Mr. Gray was born in Sheffield and in few years moved to Bennington. In 1862 he enlisted in the 11th Vermont, and served for two years, and nine months, and was wounded at the battle of Cold Harbor. After the war he moved to Sutton, and married Miss Elvira Ball, of that place, then moved to St. Johnsbury with his wife, where they have lived for the past 41 years.

When first coming here he was employed by the E. T. Fairbanks & Co, but a year later went into the meat business with C. A. Sylvester in which he was engaged for 17 years. He next worked in the store now occupied by Frank Spaulding, and later did the delivery for the Berry-Ball Company. In the past few years he has been delivering spring water and attending to his large hen farm.

Those who survive him are his wife, Mrs. J. C. Gray, and son, Carl E. Gray of Chicago.

The following anecdote of Mr. Gray was contributed by one of his friends in town.

He was wounded at the battle of Cold Harbour, and was sent to Montpelier hospital. His wound incapacitated him from active service so he was detailed as hospital guard. While there Capt. Drew was in charge. One day, there appeared in the window of the Montpelier Argus a sensational picture, illustrating the confederate forces capturing the capital. At dress parade one morning, Capt. Drew alluded to this he wished the paper was all torn up.
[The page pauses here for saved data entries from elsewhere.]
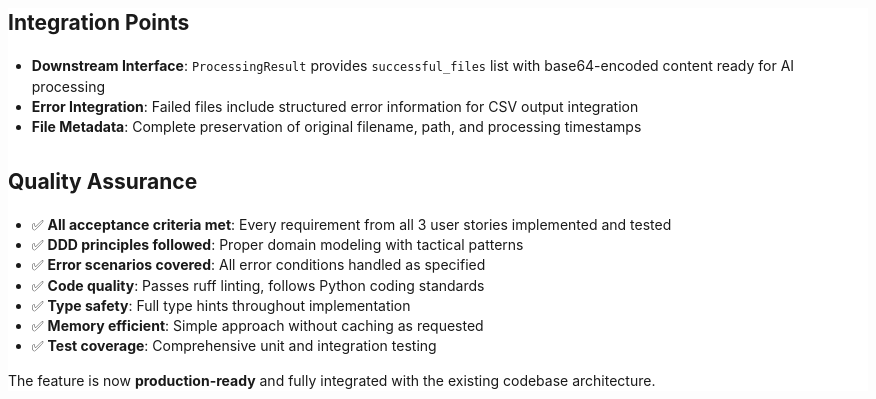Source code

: ## Integration Points

- **Downstream Interface**: `ProcessingResult` provides `successful_files` list with base64-encoded content ready for AI processing
- **Error Integration**: Failed files include structured error information for CSV output integration
- **File Metadata**: Complete preservation of original filename, path, and processing timestamps

## Quality Assurance

- ✅ **All acceptance criteria met**: Every requirement from all 3 user stories implemented and tested
- ✅ **DDD principles followed**: Proper domain modeling with tactical patterns
- ✅ **Error scenarios covered**: All error conditions handled as specified
- ✅ **Code quality**: Passes ruff linting, follows Python coding standards
- ✅ **Type safety**: Full type hints throughout implementation
- ✅ **Memory efficient**: Simple approach without caching as requested
- ✅ **Test coverage**: Comprehensive unit and integration testing

The feature is now **production-ready** and fully integrated with the existing codebase architecture.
The suggestion was enough for Julius, and after they disbanded he as Corporal of the guard, called out four guards to fall in. "Allready, right face march," and they marched down into the street. It made considerable commotion to see four soldiers, fully armed, going down through the streets, and it was whispered around that the obnoxious sheet in the Argus window was to be captured. Mr. Gray marched his squad down to the head of State Street, "Right wheel march", then marched up Main Street. When opposite the Argus office he called, "Halt, left face unfix bayonets, now boys, I want to take that picture on the inside of the window. "Charge!" The boys obeyed orders and charged through the glass, smashed it all out, took the picture out of the window and tore it up on the street. By that time there were several hundred people gathered round the Argus office, with quite a sprinkling of Copper Heads. The cry was raised, "Hang those soldiers, Shoot those soldiers, Shoot them!" Jule anticipating a riot ordered, "Fall In, shoulder arms, march." They marched back up to the barracks at the hospital and disbanded. This act caused quite a commotion at the Capital. Hiram Atkins, editor of the Argus, in order to appeal to the public for sympathy, boarded up the glass, and it remained in that condition until the war closed. Mr. Gray was very enthusiastic in relating the incident but the sequel of this he never said much about, but as he has passed over to the great majority, the soldiers and others may like to her about it. After the war closed, Atkins brought suit against Julius Gray and collected the whole amount for the broken windows.